March 01, 2018 (Vol. 38, No. 5)

Handheld DNA Sequencing Enters the Here and Now

Portable, Low-Cost, Real-Time Nanopore Instrument Democratizes Genome Analysis

In this image, the MinION, a DNA sequencer developed by Oxford Nanopore Technologies, is easy to miss. (It’s the cellphone-sized object in the lower right corner.) Weighing less than 100 g and plugging into a PC or laptop, the MinION neither carries nor is tethered to anything bulky. The all-but-unencumbered MinION is shown here in the laboratory, but the instrument easily ventures elsewhere. It has been used up a mountain, in a jungle, in the arctic, and on the International Space Station.

  • When the Ebola virus spread through West Africa a few years ago, a new, portable DNA sequencer developed by Oxford Nanopore Technologies (ONT) was brought to New Guinea.
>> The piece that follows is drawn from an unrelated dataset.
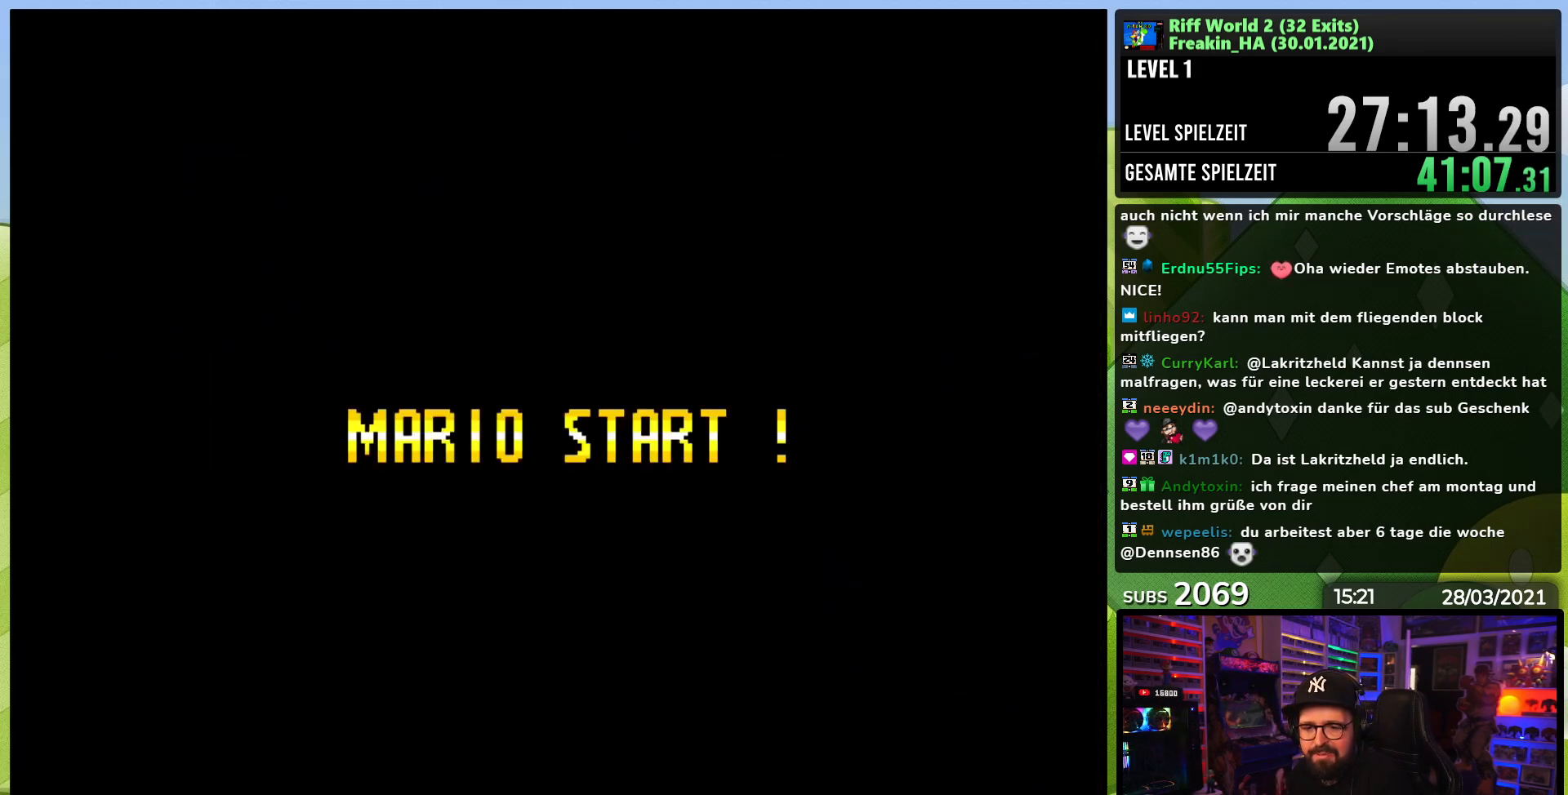
{"buttons": ["A"], "events": [[50, "A", "up"], [117, "A", "down"], [217, "A", "up"], [283, "A", "down"], [383, "A", "up"], [450, "A", "down"], [467, "A", "up"], [483, "A", "down"]]}
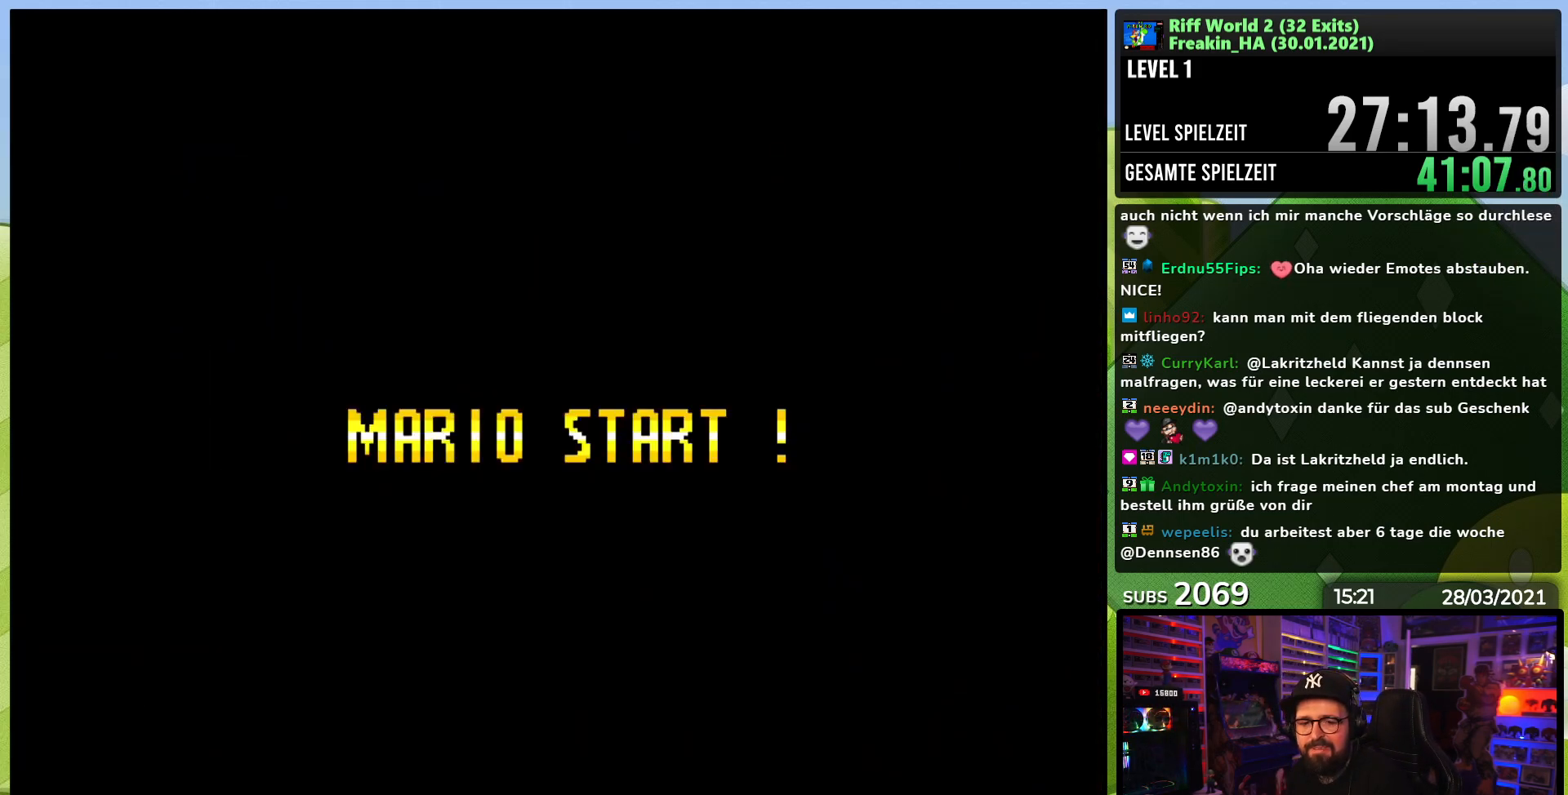
{"buttons": ["A", "DPAD_RIGHT"], "events": [[50, "A", "up"], [267, "A", "down"], [283, "X", "down"], [300, "DPAD_RIGHT", "down"], [417, "DPAD_LEFT", "down"], [417, "X", "up"], [433, "DPAD_LEFT", "up"], [433, "X", "down"], [500, "X", "up"]]}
There, the sequencer analyzed samples of the virus and provided near-real-time results giving researchers clues to how the disease spread.

    In addition, the same model of sequencer was transported in a mobile laboratory (on a bus) around Brazil, where it was used to build a family tree for the Zika virus, identifying a large number of strains and, surprisingly, indicating that the virus had been in the country much longer than anyone had realized. “No other technology allows you to do that (in the field),” Gordon Sanghera, Ph.D., CEO, ONT, says.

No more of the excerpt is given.